→ **What you have to do**:
Go through each line of the entries below and tally those containing the string "presses"; give only the total.
┌─ Extracted entries
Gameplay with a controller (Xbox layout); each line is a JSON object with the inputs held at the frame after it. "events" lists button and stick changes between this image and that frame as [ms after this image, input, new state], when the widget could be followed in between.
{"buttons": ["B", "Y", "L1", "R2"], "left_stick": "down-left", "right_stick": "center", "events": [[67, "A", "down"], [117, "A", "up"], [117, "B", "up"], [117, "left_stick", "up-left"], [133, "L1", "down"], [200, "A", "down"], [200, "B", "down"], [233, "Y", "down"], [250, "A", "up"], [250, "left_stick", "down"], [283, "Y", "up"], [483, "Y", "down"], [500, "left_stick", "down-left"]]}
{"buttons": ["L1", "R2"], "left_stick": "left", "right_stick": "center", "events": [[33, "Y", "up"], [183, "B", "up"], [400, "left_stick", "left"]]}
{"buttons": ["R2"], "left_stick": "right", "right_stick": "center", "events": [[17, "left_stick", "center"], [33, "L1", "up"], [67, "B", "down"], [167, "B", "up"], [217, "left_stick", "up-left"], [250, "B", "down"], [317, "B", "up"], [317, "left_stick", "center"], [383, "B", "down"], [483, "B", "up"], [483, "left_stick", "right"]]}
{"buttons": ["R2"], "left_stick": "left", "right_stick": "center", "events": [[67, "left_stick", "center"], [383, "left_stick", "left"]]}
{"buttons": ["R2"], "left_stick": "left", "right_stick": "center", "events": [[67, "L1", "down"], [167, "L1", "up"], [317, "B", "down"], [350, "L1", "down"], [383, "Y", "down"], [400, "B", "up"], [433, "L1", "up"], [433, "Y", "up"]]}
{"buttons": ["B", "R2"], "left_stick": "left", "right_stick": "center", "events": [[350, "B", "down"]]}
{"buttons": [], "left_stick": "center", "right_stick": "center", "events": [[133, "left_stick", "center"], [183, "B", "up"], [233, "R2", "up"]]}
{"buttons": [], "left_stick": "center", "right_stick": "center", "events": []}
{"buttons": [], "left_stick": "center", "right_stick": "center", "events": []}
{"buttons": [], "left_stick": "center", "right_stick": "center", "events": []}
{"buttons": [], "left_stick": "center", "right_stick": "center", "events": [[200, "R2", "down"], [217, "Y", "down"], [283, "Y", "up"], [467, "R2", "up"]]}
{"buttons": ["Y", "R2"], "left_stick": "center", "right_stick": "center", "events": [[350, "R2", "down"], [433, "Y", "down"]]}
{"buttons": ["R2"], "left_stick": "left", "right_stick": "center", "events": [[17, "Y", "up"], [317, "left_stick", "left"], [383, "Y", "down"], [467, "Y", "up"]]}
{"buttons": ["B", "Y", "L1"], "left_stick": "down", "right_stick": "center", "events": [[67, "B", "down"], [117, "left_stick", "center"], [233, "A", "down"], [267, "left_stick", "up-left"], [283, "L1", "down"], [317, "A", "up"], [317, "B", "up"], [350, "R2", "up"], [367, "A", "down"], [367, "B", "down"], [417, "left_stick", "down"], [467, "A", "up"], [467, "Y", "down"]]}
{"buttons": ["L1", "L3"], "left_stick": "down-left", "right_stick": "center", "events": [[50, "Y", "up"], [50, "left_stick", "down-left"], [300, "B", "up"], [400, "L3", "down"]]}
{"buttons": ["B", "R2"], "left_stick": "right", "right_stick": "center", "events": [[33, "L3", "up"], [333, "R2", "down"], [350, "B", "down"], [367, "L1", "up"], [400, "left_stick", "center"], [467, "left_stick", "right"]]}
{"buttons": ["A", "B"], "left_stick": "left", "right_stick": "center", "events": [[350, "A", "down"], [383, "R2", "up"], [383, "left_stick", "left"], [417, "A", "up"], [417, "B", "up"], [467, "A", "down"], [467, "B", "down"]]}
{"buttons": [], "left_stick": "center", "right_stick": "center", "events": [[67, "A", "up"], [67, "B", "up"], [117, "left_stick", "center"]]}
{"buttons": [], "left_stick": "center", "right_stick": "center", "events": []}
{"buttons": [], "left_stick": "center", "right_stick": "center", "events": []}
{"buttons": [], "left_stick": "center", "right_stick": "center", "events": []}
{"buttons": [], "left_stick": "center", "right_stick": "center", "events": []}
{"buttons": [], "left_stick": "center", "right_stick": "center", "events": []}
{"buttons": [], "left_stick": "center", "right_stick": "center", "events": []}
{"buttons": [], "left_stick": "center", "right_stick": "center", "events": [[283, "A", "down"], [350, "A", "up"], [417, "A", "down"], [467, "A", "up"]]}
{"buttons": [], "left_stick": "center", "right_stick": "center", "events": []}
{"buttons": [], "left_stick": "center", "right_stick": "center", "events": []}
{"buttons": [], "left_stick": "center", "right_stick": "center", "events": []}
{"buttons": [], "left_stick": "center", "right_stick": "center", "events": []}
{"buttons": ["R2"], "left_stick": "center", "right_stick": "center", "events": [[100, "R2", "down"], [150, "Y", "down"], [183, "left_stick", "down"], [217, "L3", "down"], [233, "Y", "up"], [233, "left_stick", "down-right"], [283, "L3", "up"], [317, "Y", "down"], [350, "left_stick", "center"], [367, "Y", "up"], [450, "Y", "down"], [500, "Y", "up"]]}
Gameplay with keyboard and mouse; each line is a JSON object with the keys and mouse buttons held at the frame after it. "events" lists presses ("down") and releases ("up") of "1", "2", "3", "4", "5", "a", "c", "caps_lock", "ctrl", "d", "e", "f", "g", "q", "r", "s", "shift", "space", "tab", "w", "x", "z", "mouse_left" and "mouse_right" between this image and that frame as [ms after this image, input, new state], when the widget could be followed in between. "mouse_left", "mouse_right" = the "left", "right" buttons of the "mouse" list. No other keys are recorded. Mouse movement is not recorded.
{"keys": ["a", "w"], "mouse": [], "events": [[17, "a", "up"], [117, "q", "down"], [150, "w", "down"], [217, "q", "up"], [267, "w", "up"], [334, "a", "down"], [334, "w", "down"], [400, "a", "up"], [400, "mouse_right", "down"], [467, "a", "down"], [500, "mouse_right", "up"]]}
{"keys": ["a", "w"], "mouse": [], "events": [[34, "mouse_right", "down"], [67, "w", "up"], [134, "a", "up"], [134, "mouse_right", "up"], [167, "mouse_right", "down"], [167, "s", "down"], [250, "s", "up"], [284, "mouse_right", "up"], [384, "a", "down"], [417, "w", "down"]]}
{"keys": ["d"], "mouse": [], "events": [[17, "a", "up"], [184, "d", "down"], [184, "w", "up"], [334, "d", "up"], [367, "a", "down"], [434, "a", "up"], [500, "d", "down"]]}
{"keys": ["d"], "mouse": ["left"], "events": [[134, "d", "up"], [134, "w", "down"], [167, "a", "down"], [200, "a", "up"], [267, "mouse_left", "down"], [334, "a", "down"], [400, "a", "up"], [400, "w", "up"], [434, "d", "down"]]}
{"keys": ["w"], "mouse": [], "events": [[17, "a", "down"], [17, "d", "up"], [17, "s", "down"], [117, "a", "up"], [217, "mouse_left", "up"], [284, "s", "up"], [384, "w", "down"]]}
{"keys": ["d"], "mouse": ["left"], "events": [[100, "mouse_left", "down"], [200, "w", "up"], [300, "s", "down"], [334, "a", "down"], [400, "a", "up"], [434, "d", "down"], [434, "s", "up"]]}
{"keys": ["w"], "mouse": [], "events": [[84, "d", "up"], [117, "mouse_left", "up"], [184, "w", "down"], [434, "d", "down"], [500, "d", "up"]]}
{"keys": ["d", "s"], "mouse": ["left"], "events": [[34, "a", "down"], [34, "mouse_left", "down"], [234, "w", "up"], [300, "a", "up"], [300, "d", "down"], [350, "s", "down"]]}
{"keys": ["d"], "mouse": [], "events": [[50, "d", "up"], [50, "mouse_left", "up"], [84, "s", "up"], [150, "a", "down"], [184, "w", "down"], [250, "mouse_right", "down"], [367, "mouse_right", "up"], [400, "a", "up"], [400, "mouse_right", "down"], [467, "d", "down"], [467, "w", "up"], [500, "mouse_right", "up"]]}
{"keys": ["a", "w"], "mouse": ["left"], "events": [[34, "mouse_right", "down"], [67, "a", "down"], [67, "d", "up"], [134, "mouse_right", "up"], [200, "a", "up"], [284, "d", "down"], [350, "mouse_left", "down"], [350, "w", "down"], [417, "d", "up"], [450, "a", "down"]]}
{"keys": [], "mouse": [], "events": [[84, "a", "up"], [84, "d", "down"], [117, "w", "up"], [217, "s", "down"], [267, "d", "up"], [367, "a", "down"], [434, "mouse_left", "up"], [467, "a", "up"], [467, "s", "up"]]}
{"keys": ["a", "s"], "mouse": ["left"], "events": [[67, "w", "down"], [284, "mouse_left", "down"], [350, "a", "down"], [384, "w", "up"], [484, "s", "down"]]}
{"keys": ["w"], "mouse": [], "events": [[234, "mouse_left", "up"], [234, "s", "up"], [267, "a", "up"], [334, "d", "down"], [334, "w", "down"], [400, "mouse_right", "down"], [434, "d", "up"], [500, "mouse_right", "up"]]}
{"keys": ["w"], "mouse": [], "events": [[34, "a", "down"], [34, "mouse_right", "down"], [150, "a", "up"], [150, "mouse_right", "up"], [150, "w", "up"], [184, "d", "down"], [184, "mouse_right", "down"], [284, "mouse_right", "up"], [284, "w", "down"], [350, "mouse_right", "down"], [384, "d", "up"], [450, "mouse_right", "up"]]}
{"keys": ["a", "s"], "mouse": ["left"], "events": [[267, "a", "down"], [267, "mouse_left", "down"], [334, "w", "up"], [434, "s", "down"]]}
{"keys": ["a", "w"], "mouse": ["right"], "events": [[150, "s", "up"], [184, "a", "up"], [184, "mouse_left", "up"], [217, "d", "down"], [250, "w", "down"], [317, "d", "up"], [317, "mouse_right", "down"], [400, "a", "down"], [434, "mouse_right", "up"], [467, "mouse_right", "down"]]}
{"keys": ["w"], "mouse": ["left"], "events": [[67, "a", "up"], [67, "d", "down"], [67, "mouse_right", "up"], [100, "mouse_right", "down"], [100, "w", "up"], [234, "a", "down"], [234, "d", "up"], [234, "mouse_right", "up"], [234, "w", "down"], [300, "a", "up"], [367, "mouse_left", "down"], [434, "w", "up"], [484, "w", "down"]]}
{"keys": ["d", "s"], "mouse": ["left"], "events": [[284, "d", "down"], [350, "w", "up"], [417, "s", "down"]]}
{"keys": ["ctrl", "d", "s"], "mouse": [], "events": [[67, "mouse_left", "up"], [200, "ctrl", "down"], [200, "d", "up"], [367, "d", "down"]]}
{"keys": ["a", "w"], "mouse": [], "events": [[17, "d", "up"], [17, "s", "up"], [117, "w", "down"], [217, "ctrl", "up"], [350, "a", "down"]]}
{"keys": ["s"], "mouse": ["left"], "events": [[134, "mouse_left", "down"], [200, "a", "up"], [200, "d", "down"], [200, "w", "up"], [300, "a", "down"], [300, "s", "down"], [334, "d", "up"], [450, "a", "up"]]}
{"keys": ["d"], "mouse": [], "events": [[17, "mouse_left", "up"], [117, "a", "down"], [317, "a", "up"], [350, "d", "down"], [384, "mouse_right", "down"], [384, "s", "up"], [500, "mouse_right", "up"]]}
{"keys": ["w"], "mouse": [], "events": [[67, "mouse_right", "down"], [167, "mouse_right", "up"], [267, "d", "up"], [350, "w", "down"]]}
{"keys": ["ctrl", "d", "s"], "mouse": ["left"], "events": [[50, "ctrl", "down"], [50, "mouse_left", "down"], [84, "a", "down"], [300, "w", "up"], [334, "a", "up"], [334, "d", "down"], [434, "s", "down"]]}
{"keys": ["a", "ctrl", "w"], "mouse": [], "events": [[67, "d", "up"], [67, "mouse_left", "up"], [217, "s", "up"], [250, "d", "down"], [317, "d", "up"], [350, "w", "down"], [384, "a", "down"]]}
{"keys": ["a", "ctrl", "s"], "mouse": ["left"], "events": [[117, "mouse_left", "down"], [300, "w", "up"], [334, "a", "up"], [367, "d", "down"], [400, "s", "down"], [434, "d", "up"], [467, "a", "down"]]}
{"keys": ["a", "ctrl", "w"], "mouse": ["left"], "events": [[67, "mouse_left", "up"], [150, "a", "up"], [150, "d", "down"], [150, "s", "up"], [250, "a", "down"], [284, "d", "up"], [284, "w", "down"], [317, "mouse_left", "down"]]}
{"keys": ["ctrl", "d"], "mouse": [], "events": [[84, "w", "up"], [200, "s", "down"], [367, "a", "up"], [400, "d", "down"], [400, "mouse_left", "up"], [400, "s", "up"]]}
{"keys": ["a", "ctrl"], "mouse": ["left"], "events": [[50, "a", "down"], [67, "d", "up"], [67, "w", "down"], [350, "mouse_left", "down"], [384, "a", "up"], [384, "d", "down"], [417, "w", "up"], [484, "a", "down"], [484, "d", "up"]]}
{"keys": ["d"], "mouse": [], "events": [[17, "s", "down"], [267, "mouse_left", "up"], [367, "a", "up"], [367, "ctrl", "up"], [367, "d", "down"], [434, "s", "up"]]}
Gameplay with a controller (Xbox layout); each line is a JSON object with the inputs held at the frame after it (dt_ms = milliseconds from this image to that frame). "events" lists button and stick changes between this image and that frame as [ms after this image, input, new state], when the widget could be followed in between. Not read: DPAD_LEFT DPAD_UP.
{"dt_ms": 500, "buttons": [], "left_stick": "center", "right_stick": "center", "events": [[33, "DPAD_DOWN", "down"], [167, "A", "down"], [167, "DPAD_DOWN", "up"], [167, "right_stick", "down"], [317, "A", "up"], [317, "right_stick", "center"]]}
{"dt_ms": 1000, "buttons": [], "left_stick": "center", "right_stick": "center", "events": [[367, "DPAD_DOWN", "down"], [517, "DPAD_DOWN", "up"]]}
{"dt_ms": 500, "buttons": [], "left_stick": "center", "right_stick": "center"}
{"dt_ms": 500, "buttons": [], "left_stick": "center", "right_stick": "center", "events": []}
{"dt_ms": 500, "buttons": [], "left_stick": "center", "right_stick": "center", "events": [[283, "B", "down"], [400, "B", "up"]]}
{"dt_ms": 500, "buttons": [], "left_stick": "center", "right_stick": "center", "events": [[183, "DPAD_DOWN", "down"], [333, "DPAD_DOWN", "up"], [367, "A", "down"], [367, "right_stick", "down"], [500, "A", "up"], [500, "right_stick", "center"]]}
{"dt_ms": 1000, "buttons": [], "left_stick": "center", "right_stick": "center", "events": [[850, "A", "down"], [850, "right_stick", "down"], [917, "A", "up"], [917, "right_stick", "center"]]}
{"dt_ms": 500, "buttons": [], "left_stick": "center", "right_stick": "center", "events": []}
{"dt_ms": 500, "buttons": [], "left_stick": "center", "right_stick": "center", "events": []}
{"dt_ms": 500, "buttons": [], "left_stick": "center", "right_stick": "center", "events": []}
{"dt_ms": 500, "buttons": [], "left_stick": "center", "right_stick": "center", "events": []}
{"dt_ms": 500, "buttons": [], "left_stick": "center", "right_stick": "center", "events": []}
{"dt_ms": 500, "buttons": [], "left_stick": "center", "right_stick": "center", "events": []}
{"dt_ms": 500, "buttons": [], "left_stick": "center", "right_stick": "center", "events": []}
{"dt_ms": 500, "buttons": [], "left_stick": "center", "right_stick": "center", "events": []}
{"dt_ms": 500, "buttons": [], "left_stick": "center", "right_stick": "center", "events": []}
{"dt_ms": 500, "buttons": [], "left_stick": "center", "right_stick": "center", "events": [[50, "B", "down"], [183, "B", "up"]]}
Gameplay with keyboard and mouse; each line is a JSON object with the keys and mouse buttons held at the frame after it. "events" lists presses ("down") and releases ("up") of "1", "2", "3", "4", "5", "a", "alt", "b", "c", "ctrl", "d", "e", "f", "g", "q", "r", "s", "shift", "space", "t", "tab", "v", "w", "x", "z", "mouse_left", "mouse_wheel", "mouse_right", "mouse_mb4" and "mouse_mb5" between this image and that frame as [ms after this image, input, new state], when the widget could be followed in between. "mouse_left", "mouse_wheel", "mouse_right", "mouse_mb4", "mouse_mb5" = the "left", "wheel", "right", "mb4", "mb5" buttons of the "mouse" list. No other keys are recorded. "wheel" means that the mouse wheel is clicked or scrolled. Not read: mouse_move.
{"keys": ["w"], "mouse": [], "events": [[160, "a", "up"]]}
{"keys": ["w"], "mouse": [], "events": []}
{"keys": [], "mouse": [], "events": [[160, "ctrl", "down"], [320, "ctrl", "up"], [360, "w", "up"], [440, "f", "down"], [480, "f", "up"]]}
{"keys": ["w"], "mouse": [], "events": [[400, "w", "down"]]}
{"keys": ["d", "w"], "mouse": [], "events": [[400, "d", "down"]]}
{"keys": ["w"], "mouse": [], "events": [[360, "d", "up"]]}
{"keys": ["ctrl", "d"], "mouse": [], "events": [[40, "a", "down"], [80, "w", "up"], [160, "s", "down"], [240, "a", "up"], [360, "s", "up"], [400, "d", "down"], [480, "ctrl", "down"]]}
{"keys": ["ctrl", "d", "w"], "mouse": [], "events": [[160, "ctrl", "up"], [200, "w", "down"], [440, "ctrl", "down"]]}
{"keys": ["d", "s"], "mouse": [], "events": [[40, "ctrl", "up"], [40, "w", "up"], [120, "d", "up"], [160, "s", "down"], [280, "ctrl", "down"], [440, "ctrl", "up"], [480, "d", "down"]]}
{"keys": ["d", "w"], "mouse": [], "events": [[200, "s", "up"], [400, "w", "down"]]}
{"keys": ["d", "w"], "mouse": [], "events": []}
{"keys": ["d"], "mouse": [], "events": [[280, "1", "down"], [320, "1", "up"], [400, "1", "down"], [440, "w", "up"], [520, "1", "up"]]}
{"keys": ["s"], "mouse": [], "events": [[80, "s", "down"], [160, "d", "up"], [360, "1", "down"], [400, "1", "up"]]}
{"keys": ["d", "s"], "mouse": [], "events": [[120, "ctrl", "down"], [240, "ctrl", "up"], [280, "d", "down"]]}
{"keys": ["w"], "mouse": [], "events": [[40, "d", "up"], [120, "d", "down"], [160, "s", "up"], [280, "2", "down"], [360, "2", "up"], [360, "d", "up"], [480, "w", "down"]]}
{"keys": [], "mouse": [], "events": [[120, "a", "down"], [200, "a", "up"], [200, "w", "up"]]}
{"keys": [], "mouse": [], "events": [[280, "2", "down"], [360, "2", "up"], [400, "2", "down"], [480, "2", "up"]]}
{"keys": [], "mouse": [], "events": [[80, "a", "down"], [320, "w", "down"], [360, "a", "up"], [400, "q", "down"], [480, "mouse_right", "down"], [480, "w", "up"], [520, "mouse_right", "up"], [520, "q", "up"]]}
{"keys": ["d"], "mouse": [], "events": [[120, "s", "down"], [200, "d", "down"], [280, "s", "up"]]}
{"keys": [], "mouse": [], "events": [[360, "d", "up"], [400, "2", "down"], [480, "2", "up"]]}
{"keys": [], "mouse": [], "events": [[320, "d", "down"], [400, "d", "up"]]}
└─
→ **Answer area**:
2